We have found other, deeper, holes farther up the Pijagua, but this is our go-to. Minimal investment, but such great dividends, as coati and tayra cross the river on a fallen log that reaches across the river over our heads. Kingfishers and morphos flash by regularly, but their darting, fleeting appearances frustrate all my attempts at ‘serious photography’. And we’re always alert for the swish of leaves and crash of branches that mark the passage of a troupe of monkeys… today it’s howlers, but tomorrow it might be spiders or capuchins… we’re unlikely to see squirrel monkeys here – their diet is pretty specialized, and is usually satisfied deeper in the forest.
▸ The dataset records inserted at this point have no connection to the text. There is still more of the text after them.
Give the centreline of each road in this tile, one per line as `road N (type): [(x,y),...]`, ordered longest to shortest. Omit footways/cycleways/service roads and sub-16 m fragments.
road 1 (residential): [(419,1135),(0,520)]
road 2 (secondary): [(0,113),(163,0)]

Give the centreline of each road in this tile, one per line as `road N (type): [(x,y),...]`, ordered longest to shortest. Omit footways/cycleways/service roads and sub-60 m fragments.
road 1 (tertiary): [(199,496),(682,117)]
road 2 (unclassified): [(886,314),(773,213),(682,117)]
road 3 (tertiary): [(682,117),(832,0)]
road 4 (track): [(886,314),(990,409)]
Downstream, our river – a creek really – flows into the Agujitas itself. I’ve yet to follow this down to the bay, scarcely a kilometer and a half as the scarlet macaw flies, that distance is trebled by the river’s foldings and turnings. I’ve got to do that hike before we go, but the kids have been forbidden to swim that stretch, as we’ve seen 6-foot crocodiles sweeping through the murk at the rivermouth. But for now, today, we cross the Pijagua, then cross the Agujitas, and climb the steep bank up to don Emilio’s orchard. Here he’s got 50 hectares of bananas, plantains, and cacao. Leaf cutter highways crisscross the forest floor. We stop to find all the different castes, a two-centimeter militant with pincers gaping as we prod her with a twig. And we hunt for all the stages of cacao, from tiny flowers budding straight from the trunk, to fruit rotting where it hangs. It strikes me, seeing that decaying pod, that the fermentation, one of the keys to the process that is chocolate, wouldn’t have been hard to stumble on here where decay reigns hand in hand with fecundity. But the real action is at the end of a somewhat sinuous row of banana trees, pendulous with fruit, colors ranging from bright green to deep yellow, just tinged with brown. On this particular day Oscar, Ines, and I are joined by the Michael and his kids (I think Joy and Laura have their own adventure today), and everybody forgets the heat for a few minutes while we munch perfect bananas, nestled in the winding buttresses of a 30 meter Ceiba. Flavor takes over my mind for a moment, but I always have to look in from the outside, and I think I may never have tasted a banana this good, and I am so glad Michael and his kids are here to eat with us, since it’s really his off-the-cuff career advice over beers last summer that started us down the trail leading to this produce stand in the bosque.

Back at home, a downpour is coming, and lighting flashes occasionally behind purple bulking clouds. This is a rainforest, which has a technical definition, but here in the year’s driest month it means storms, frequently threatening, rarely manifesting, and quickly dissipating. For 30 minutes or an hour, rain hammers the aluminum roof, the sky’s speech multiplied and translated and drowning out all conversation. One just eases into the hammock and listens, watching the leaves shiver and dance. After it’s all over, we hike back down the road to town to Heladeria Popis for a cold one which, as it requires another tromp through the rain’s sweating, misty aftermath, we must truly want.

I guess there’s no lesson here. No insight. Not that I’m trying to avoid those. For now, the place is the thing. It’s enough to just experience the best this place has to offer, without worrying about what it’s not giving me. What it gives without reference to what I need.

I think I’ll add photos later, but for now I’m just enjoying the mind’s-eye view. Maybe you will, too?